Aber man höre und staune, es gibt eine nicht kleine Anzahl Schülerinnen, die sich unter den derzeitigen Bedingungen sehr wohl fühlen und nebenbei tatsächlich auch mit Menschen anderen Geschlechtes Kontakt haben. Liebe Leute, das geht nämlich auch außerhalb der Schule, wenn man nicht den ganzen Tag vor der PS oder RTL2 sitzt.

24.05.2012
21:24
Aufregung um Jungen an Essener Ordensschule B.M.V.
von amo17 | #37

Die Kommentare zeigen hier wieder ein super Niveau.
Nach Dieter Nuhr: Wenn Du keine Ahnung hast, einfach mal die Klappe halten.

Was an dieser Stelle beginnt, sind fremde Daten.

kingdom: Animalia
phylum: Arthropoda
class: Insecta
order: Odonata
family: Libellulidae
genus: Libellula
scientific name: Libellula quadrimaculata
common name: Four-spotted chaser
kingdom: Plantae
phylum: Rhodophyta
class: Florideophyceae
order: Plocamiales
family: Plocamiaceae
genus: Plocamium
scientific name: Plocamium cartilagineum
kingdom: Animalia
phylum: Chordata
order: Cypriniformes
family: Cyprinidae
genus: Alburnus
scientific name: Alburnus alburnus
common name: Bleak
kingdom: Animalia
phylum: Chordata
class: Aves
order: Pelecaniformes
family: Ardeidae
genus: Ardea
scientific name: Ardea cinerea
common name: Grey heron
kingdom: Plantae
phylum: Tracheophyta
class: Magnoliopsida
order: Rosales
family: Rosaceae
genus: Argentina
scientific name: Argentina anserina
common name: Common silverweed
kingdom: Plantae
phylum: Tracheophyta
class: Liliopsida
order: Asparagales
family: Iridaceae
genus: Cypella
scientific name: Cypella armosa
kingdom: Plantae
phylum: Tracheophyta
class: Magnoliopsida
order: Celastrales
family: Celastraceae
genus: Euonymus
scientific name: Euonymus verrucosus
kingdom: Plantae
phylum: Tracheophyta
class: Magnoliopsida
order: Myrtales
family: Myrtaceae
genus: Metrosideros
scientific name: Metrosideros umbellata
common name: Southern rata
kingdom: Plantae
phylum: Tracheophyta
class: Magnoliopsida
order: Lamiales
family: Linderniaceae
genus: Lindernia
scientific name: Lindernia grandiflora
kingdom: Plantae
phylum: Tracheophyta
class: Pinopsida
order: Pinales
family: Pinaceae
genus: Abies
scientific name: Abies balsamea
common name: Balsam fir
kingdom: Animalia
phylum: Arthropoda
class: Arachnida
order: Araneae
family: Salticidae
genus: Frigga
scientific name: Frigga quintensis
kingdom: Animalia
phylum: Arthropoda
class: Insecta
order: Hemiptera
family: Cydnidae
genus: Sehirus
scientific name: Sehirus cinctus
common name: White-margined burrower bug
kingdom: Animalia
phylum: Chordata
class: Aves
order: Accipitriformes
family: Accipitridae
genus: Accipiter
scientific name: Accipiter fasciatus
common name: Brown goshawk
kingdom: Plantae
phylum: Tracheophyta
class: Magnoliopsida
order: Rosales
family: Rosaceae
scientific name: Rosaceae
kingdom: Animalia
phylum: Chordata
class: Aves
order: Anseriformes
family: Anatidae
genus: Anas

Es geht doch hier nicht darum, dass die Mädchen keinen Kontakt zu Jungs haben sollen, wie einer dass mit ungewollten Schwangerschaften in Verbindung brachte.
Es geht um das Lernen! So, jetzt können sich die meisten hier verabschieden.

Bei mir waren die Mädels im sehr männerlastigen Studium zum großen Teil auf Mädchenschulen. Das sollte manchen mal zu denken geben.

Man muss sich nicht für eine Mädchenschule entscheiden, abwegiger Unsinn ist es aber nicht.